What is expected
All of the listing below must be repeated word for word. Pictures are the only thing to omit.

---+---

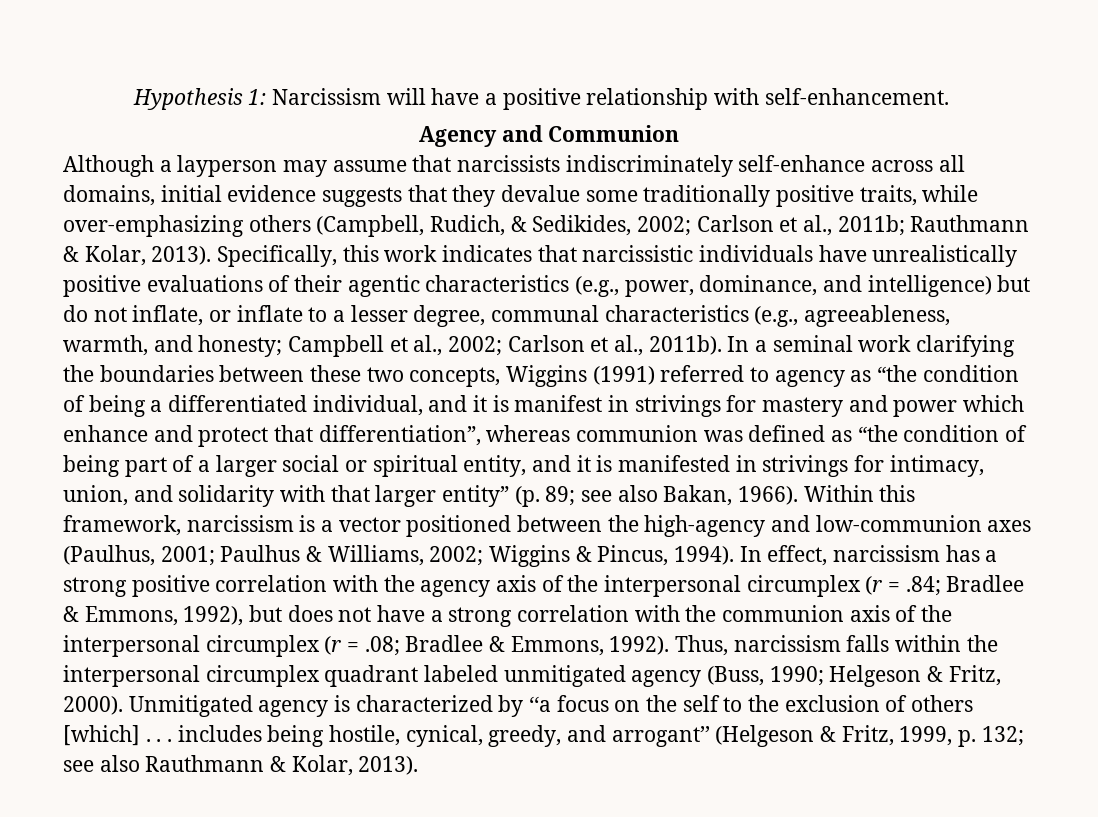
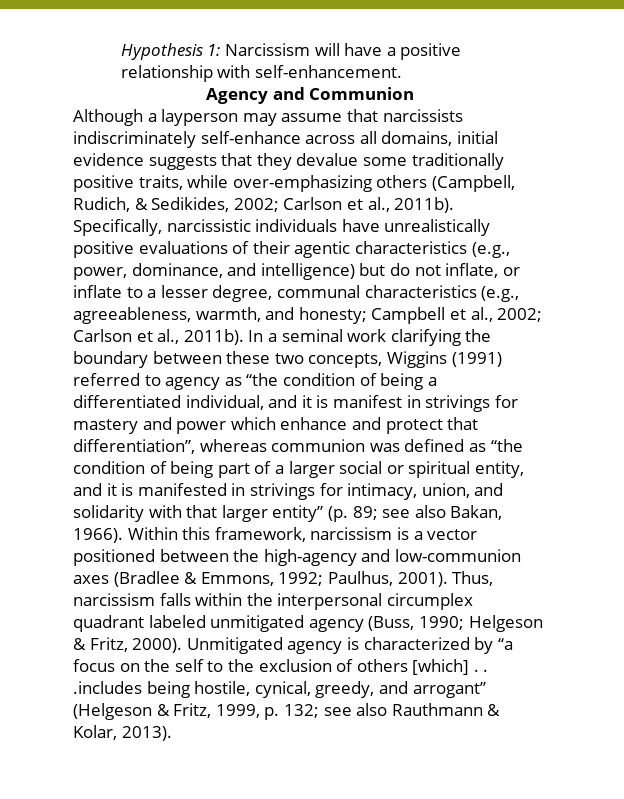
[837,215,1030,236] [63,245,577,267] 2011b; Rauthmann & Kolar, 2013). Specifically, this work indicates that -> [394,197,455,213] [73,219,162,236] 2011b). Specifically,
[99,365,214,382] boundaries -> [73,351,148,368] boundary
[63,545,998,567] [63,575,1025,597] [63,605,953,627] [63,635,670,657] (Paulhus, 2001; Paulhus & Williams, 2002; Wiggins & Pincus, 1994). In effect, narcissism has a strong positive correlation with the agency axis of the interpersonal circumplex (r = .84; Bradlee & Emmons, 1992), but does not have a strong correlation with the communion axis of the interpersonal circumplex (r = .08; Bradlee & Emmons, 1992). -> [113,571,448,587] (Bradlee & Emmons, 1992; Paulhus, 2001).
[167,725,262,742] . includes -> [73,681,142,694] .includes

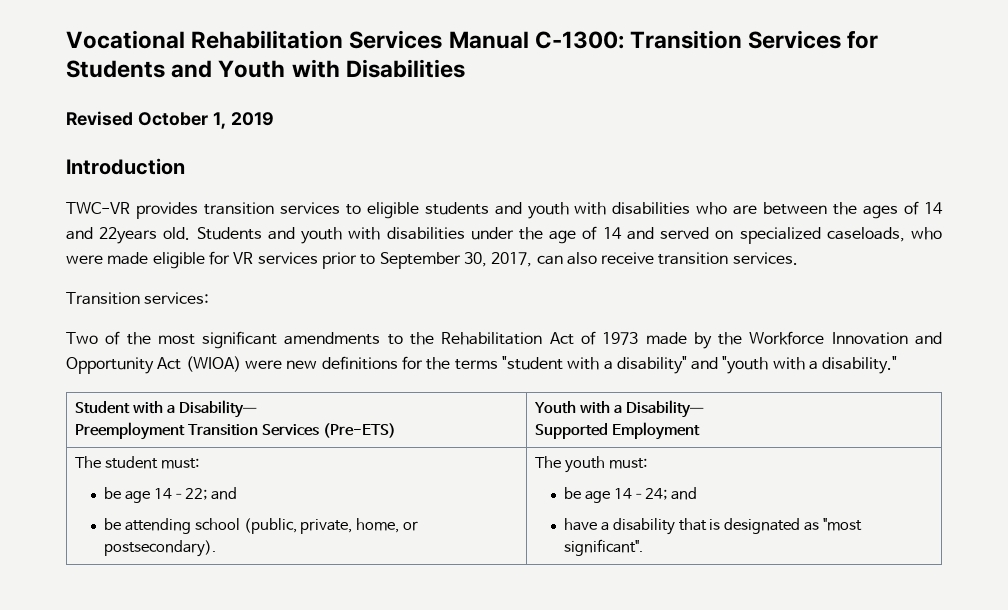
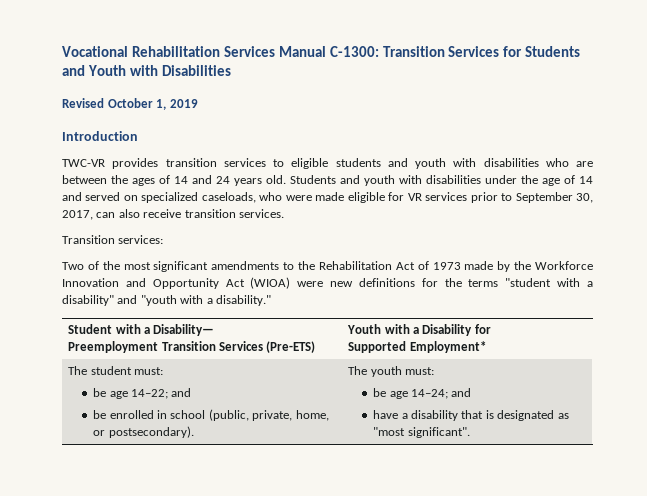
[99,227,158,244] 22years -> [216,176,262,186] 24 years
[625,400,704,418] Disability— -> [422,324,491,336] Disability for
[611,422,700,440] Employment -> [409,341,486,353] Employment*
[124,518,191,534] attending -> [109,410,168,419] enrolled in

---+---

Output
[837,215,1030,236] [63,245,577,267] 2011b; Rauthmann & Kolar, 2013). Specifically, this work indicates that -> [394,197,455,213] [73,219,162,236] 2011b). Specifically,
[99,365,214,382] boundaries -> [73,351,148,368] boundary
[63,545,998,567] [63,575,1025,597] [63,605,953,627] [63,635,670,657] (Paulhus, 2001; Paulhus & Williams, 2002; Wiggins & Pincus, 1994). In effect, narcissism has a strong positive correlation with the agency axis of the interpersonal circumplex (r = .84; Bradlee & Emmons, 1992), but does not have a strong correlation with the communion axis of the interpersonal circumplex (r = .08; Bradlee & Emmons, 1992). -> [113,571,448,587] (Bradlee & Emmons, 1992; Paulhus, 2001).
[167,725,262,742] . includes -> [73,681,142,694] .includes

[99,227,158,244] 22years -> [216,176,262,186] 24 years
[625,400,704,418] Disability— -> [422,324,491,336] Disability for
[611,422,700,440] Employment -> [409,341,486,353] Employment*
[124,518,191,534] attending -> [109,410,168,419] enrolled in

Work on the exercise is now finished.